Activity =
Please list every video game title mentioned in the passage on Spaceward Ho! below, other than Spaceward Ho! itself.

Quoted passage =
=== Section Start ===

There are some genres that have truly embraced the AppStore, using the iDevice’s unique touch screen capabilities, and basically feeling right at home on the platform. Puzzlers, Racers and Point n’ Click titles really make it feel like the iDevice was made to perfectly suit them. Strategy games are also definitely falling into this grouping of genres, and slowly, but surely, 4X (eXplore, eXpand, eXploit, eXterminate) titles are finding their way as well, and these are being sucked up by fans of this niche genre like an addicts choice substance. It also helps when these titles are ports of old-school titles, as a lot of iOS gamers are 30-40 year olds who found out they can fit gaming into their lives again by playing on their phones.
Spaceward Ho!, originally an Amiga and Mac title released in 1990 released by Delta Tao Software, has made its way into the AppStore, accompanying Ascendancy as two of the more notable old-school 4X games that have graced the iDevice, and the two man California based development team, Ariton (who also developed the Spaceward Ho! port for the Palm Pilot), has done a fantastic job transferring the game over to the touch screen.
Spaceward Ho! is not your typical depthy 4X Strategy game. Actually, on the surface, it’s very basic when compared to titles like Master of Orion or Starbase Orion, but underneath the surface, it does have quite a bit of depth. It’s probably better placed next to titles like 9 Colonies and Vincere Totus Astrum, offering up gameplay that can last an hour, or even play through as quick as 10 minutes.

=== Section End ===

Entries supplied =
=== Section Start ===

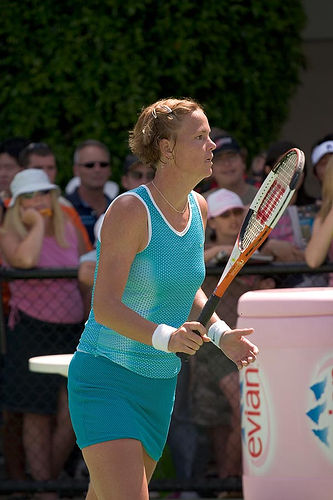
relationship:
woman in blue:
[60, 84, 234, 487] [69, 180, 206, 453]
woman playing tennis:
[60, 84, 234, 487] [52, 73, 300, 496]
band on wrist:
[147, 321, 177, 352] [140, 316, 180, 353]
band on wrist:
[147, 321, 177, 352] [149, 320, 180, 361]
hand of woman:
[169, 321, 209, 354] [60, 84, 234, 487]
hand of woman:
[219, 328, 258, 369] [60, 84, 234, 487]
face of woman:
[174, 103, 224, 191] [17, 68, 260, 481]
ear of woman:
[154, 133, 172, 162] [142, 94, 218, 203]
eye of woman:
[196, 132, 204, 139] [60, 84, 234, 487]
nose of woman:
[206, 137, 217, 152] [60, 84, 234, 487]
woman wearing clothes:
[60, 84, 234, 487] [62, 178, 210, 468]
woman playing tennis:
[60, 84, 234, 487] [57, 84, 323, 497]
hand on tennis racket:
[169, 321, 209, 354] [179, 147, 305, 363]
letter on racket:
[253, 177, 286, 224] [193, 103, 313, 369]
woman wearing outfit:
[60, 84, 234, 487] [64, 193, 217, 450]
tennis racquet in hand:
[169, 143, 306, 360] [167, 324, 205, 359]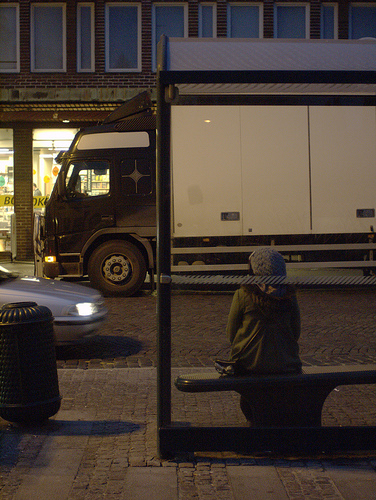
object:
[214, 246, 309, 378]
woman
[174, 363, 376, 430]
bench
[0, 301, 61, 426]
trash can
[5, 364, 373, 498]
sidewalk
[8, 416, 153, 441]
shadow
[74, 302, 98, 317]
headlight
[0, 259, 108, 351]
car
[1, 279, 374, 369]
street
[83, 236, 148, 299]
front tire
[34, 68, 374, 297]
truck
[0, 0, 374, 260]
building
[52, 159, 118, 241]
door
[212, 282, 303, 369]
coat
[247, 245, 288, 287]
hat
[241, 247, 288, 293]
head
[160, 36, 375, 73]
canopy top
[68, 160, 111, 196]
window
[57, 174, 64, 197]
mirror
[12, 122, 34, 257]
brick column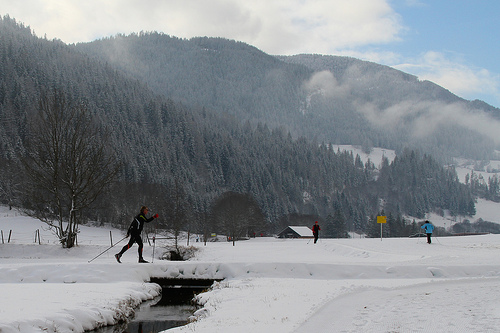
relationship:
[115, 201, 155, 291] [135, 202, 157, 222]
person has head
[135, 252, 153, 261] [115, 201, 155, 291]
shoe on person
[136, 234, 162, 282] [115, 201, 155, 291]
leg of person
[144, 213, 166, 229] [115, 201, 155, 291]
arm of person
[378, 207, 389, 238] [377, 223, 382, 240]
sign on post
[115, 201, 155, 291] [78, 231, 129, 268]
person with pole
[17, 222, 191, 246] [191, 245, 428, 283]
fence in snow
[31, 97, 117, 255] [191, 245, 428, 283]
tree in snow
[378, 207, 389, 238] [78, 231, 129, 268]
sign on pole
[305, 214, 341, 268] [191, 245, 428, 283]
man in snow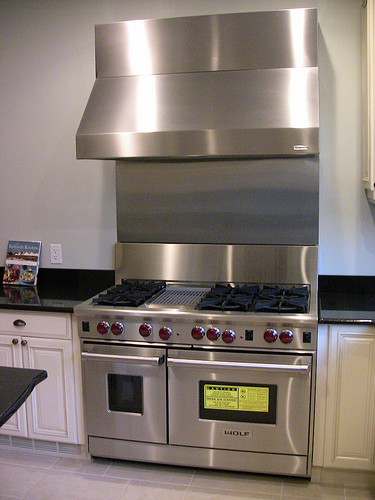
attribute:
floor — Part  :
[3, 445, 80, 495]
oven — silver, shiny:
[82, 340, 315, 484]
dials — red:
[83, 312, 307, 348]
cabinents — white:
[2, 312, 80, 454]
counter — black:
[0, 283, 373, 324]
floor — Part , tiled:
[4, 446, 375, 499]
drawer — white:
[2, 310, 75, 338]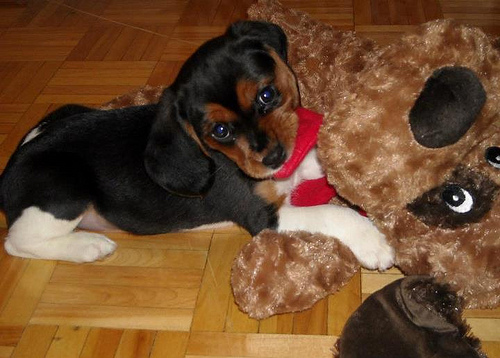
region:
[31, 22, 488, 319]
A real puppy and a toy puppy.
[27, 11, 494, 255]
A real puppy plays with a stuffed puppy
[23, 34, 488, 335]
The two puppies are watching the camera.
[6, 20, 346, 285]
The real puppy is black and brown.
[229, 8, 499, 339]
The stuffed animal puppy is light and dark brown.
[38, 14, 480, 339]
The real puppy plays with fake puppy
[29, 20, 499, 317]
A real puppy and a fake puppy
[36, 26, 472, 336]
The real puppy has white feet.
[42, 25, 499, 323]
The fake puppy has light brown feet.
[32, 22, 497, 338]
Two puppies playing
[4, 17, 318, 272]
a puppy cuddled with a stuffed animal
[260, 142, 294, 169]
a black puppy nose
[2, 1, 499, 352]
a light brown wood floor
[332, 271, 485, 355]
a dark brown ear of a stuffed dog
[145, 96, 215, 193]
a black ear on a puppy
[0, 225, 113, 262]
the white hind foot of a puppy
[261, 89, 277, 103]
the round black eye of a puppy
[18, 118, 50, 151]
a white spot on a puppy's back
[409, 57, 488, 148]
the nose on a stuffed dog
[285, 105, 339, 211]
a red bow on a stuffed dog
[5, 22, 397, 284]
black brown and white puppy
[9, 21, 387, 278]
puppy laying on floor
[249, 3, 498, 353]
brown plush stuffed dog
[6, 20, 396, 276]
puppy playing with stuffed dog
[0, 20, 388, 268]
dog laying on stuffed toy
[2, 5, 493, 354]
brown hardwood floor tiles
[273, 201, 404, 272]
white fur puppy paw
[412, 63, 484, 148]
fabric covered nose on toy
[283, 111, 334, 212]
red fabric under dog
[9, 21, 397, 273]
dog laying on wood floor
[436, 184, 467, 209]
pupil of toy dog's eye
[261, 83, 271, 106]
shine on pupil of dog's eye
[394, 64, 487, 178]
nose of the toy dog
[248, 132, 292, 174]
nose of the puppy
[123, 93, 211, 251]
right ear of the puppy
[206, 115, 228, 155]
eye of the puppy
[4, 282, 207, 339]
wood square on the floor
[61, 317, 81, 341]
knot in the woog floor tile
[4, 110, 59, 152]
white spot on puppy's back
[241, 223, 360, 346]
toy dog's left arm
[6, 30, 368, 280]
The dog has black, brown, and white fur.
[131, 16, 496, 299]
The dog is sitting next to a big stuffed dog.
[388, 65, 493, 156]
The stuffed animal has a brown nose.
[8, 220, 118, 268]
The back leg of the dog is white.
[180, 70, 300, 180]
The dog has a brown mask on the face.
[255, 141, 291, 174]
The dog has a black nose.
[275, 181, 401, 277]
The dog has a white front leg.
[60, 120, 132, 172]
The back of the dog is covered in black fur.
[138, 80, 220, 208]
The dog has a floppy ear.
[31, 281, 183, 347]
The floor has wood boards on it.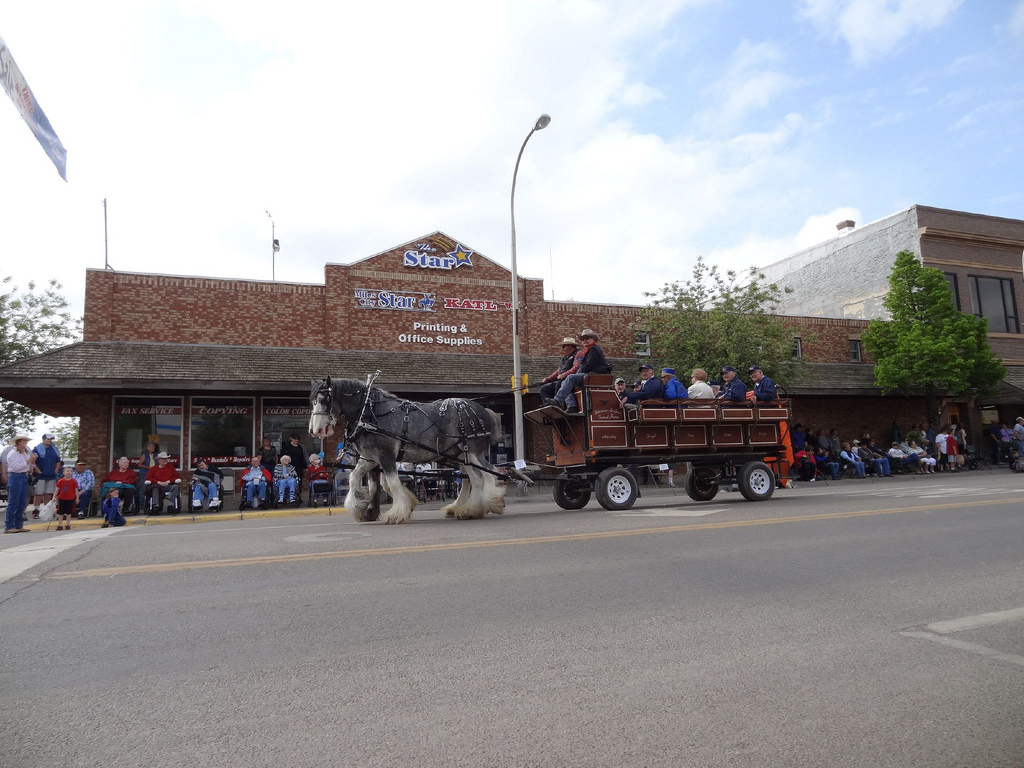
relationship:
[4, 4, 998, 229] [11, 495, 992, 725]
sky above land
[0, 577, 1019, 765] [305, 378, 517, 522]
land next to horse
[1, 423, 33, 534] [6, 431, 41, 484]
person wearing shirt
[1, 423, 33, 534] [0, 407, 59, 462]
person wearing cowboy hat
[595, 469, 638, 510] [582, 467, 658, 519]
tire on tire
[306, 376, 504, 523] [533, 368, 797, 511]
horse in front of carriage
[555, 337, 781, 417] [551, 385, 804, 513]
people in carriage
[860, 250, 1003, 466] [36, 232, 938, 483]
tree next to building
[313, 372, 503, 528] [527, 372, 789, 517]
horse pulling wagon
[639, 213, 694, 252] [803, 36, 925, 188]
clouds in sky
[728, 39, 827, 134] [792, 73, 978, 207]
clouds in sky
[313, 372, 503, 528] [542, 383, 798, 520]
horse pulling wagon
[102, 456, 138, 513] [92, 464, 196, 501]
people in shirt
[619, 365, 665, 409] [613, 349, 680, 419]
people in shirt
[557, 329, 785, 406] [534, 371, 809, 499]
people in wagon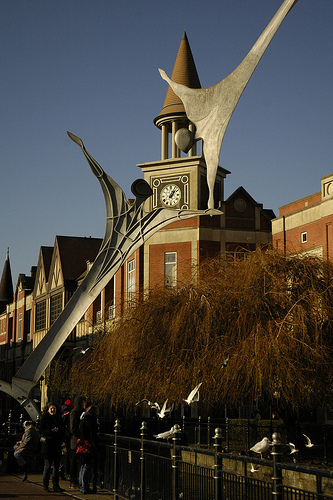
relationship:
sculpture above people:
[0, 0, 294, 428] [37, 427, 182, 480]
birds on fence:
[125, 375, 170, 413] [225, 442, 291, 487]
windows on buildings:
[90, 245, 208, 311] [23, 238, 280, 377]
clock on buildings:
[155, 186, 184, 210] [23, 238, 280, 377]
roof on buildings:
[274, 199, 313, 221] [23, 238, 280, 377]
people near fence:
[37, 427, 182, 480] [225, 442, 291, 487]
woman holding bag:
[62, 396, 116, 488] [68, 440, 95, 450]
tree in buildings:
[229, 293, 291, 331] [23, 238, 280, 377]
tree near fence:
[229, 293, 291, 331] [225, 442, 291, 487]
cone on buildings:
[186, 31, 224, 124] [23, 238, 280, 377]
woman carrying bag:
[62, 396, 116, 488] [68, 440, 95, 450]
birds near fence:
[125, 375, 170, 413] [225, 442, 291, 487]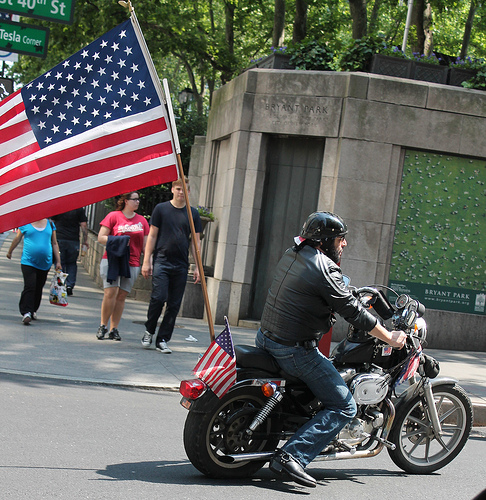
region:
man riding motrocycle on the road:
[170, 207, 478, 486]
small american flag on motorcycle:
[194, 315, 238, 397]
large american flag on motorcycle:
[0, 69, 236, 349]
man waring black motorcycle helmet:
[241, 212, 429, 382]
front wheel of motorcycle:
[377, 369, 477, 473]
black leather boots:
[263, 432, 327, 490]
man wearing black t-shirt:
[130, 173, 213, 355]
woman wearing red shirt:
[77, 189, 156, 347]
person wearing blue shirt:
[7, 208, 72, 335]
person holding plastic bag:
[2, 209, 79, 333]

=== Section End ===

Solution below =
Ascendancy
Master of Orion
Starbase Orion
9 Colonies
Vincere Totus Astrum